Which is to say that Ray is invoking a collective knowing about these subjects as a pointed political act. The artwork in the public realm depends on a collective contribution. “Area Closed” exposing viewers’ experiences with global and personal upheaval and colonialism in aggregate, also points to the opportunities — and political challenges — that exist for regrowth.
Ceramic artist Kainoa Makua, raised in Puna, and inspired by the “‘ohi’a, hala, the rugged ocean cliffs, and the numerous eruptions of tutu [grandparent] pele”, instills lessons from and about, the injustices of ongoing Hawaiian cultural erasure. But his art also demonstrates how Hawaiian culture continues to influence the present day:
“I hope my art helps people experience the impermanent nature of the traditional Hawaiian practice of lauhala [the intricate weaving of hala tree leaves into baskets, mats, and hats]. But also, as a present appreciation of my Native Hawaiian culture. Some of my ceramic pieces are a way to connect people more permanently to lauhala, and to help people see Hawaiian culture as perpetuating itself into to the future, by honoring the past.”
Seeing Hawaiian culture perpetuating itself through art makes art as noted by Pringle, not informal, but formal, education requiring a designated setting and sustained attention. A beautiful artifact she continues, is already teaching us through doing and practice, which is inherently complex and context specific. Perhaps the best way to wholistically transmute Hawaiian culture is for a viewer to witness this through the actions of a working artist. Makua’s object is obliging the viewer to simultaneously field the iniquity of European colonization, but also extant Hawaiian culture on their “land”.
ʻĀina — where we come from, says Meyer — has always been a cornerstone to our ways of rethinking and finding out more about ourselves. Makua is teaching the redoubtable actions of resistance and cultural reclamation as a synchronous event through art. Perhaps the viewer’s curiosity about how the artist represents these dual phenomena, is from where an individual can start to understand them.
To respond to and then to know these artifacts, are the spirited actions of developing new knowledge and articulating other ideas. Land is giving us the attitudes or intentions with which we can undertake or regard our own learning process. It may be that art can conjure the authentic process of learning, which is discovering joy in our innate desire to acquire knowledge. The purpose of which says Meyer, is how these ideas affect your actions as part of the consciousness this world needs now.
I guess the words here made a point that art to be appreciated must be felt and though words are often descriptive art supposes your imagination.. The fence sharing keep out is a challenge not a stop sign.
Thought-provoking article. I live with Patrick O’Kiersey on a kipuka of native and non-native flora and fauna: a microcosm of the processes unfolding in the islands. Every day I go out, with Patrick’s help, to add native and “canoe” plants (those brought by the first people to inhabit the islands), to what once was climax ohia forest. Every now and then a “malahini” plant slips in.

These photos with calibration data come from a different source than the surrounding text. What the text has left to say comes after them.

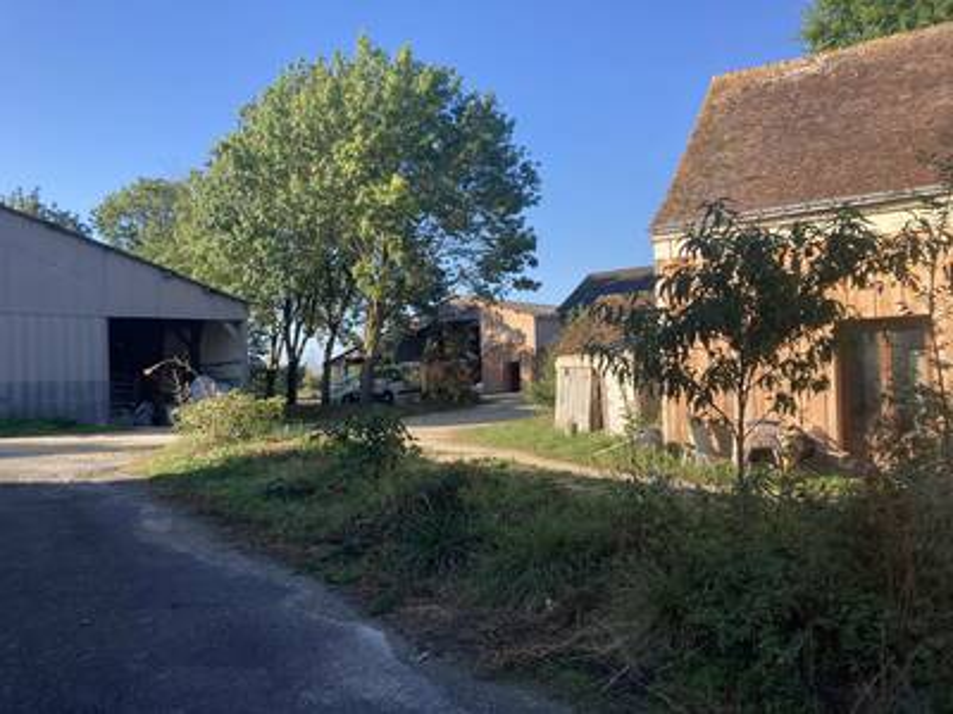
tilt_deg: +3.2
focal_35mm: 28
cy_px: 357
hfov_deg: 63.4
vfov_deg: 49.7
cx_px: 476
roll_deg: +3.8
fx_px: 771
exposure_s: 1/774
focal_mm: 3.99
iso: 20
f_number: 1.8
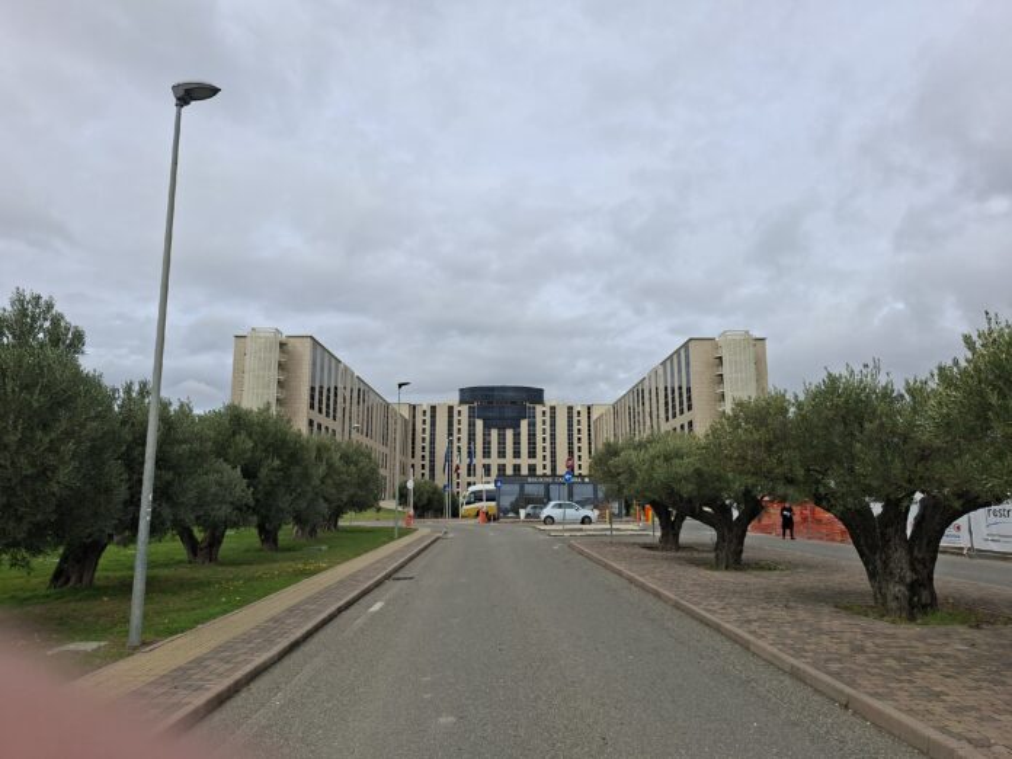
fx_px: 672
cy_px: 380
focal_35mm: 23
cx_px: 506
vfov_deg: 58.9
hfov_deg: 73.9
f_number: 1.8
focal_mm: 5.54
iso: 50
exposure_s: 1/1661
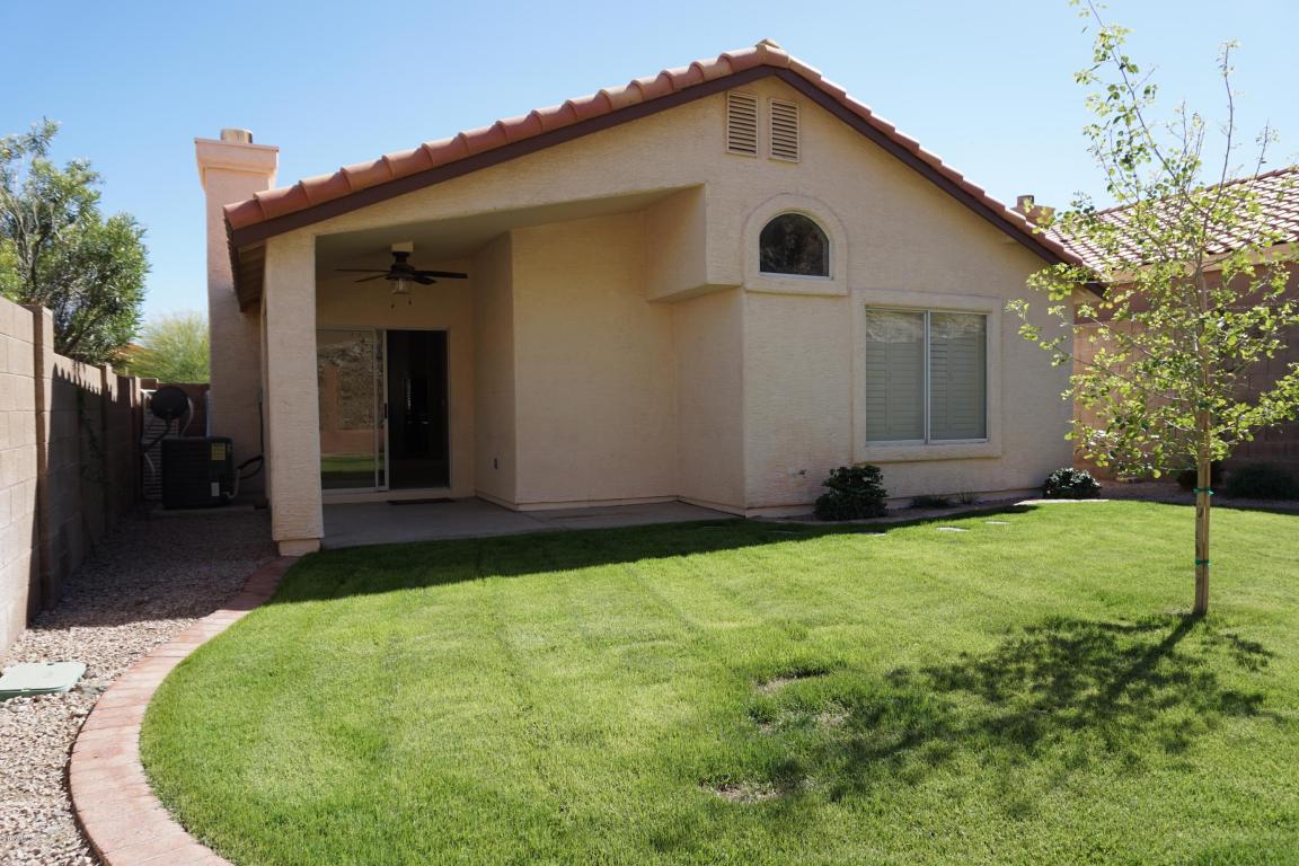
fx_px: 866
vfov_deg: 53.1
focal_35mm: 24
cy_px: 433
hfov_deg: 73.7
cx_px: 650
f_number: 6.3
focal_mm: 16
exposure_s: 1/250
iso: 100
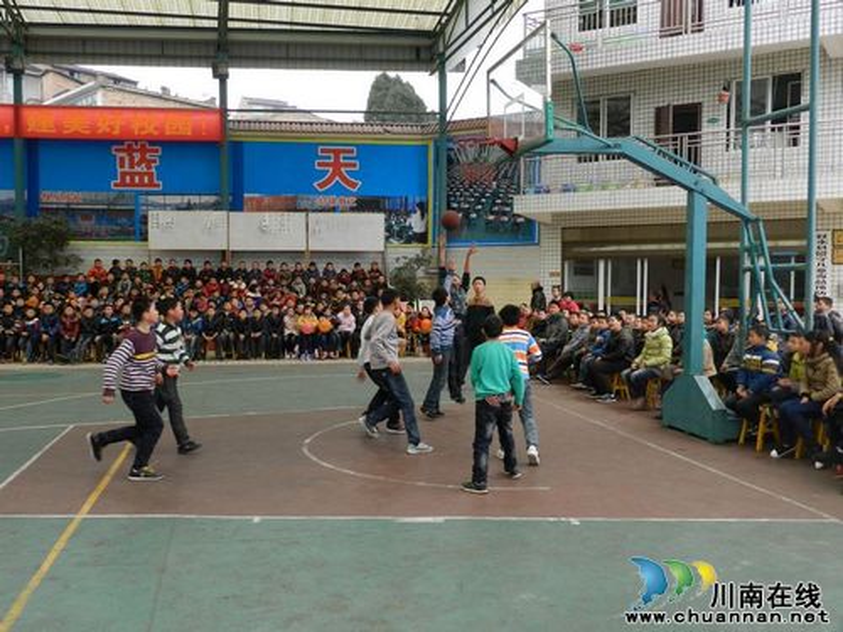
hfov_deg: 56.8
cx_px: 422
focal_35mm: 32
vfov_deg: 44.2
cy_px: 316
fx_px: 779
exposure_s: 1/200
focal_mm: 5.6
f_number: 3.7
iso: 160
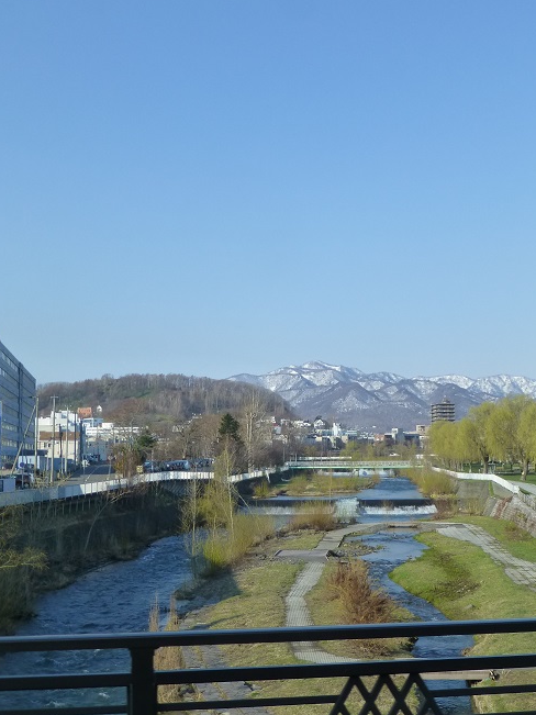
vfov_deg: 41.2
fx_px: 950
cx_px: 304
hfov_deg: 31.5
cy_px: 379
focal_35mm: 46
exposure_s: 1/640
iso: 160
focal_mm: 6.9
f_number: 3.9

Patrick frequently goes into this forest to draw. We live on the slopes of Mauna Kea. He paints at night, when “it is quiet.” The other day he removed some indigenous uluhe that was overtaking our gate and a native bat flew out to the sanctuary of his studio ceiling. We are both inspired by the spirit of this place. I often say that I could not live without art… that my eyes “get hungry” for the energy that flows from the artist to the viewer. Thanks to all who contributed to this article for articulating the nourishment that comes to us from the land through art.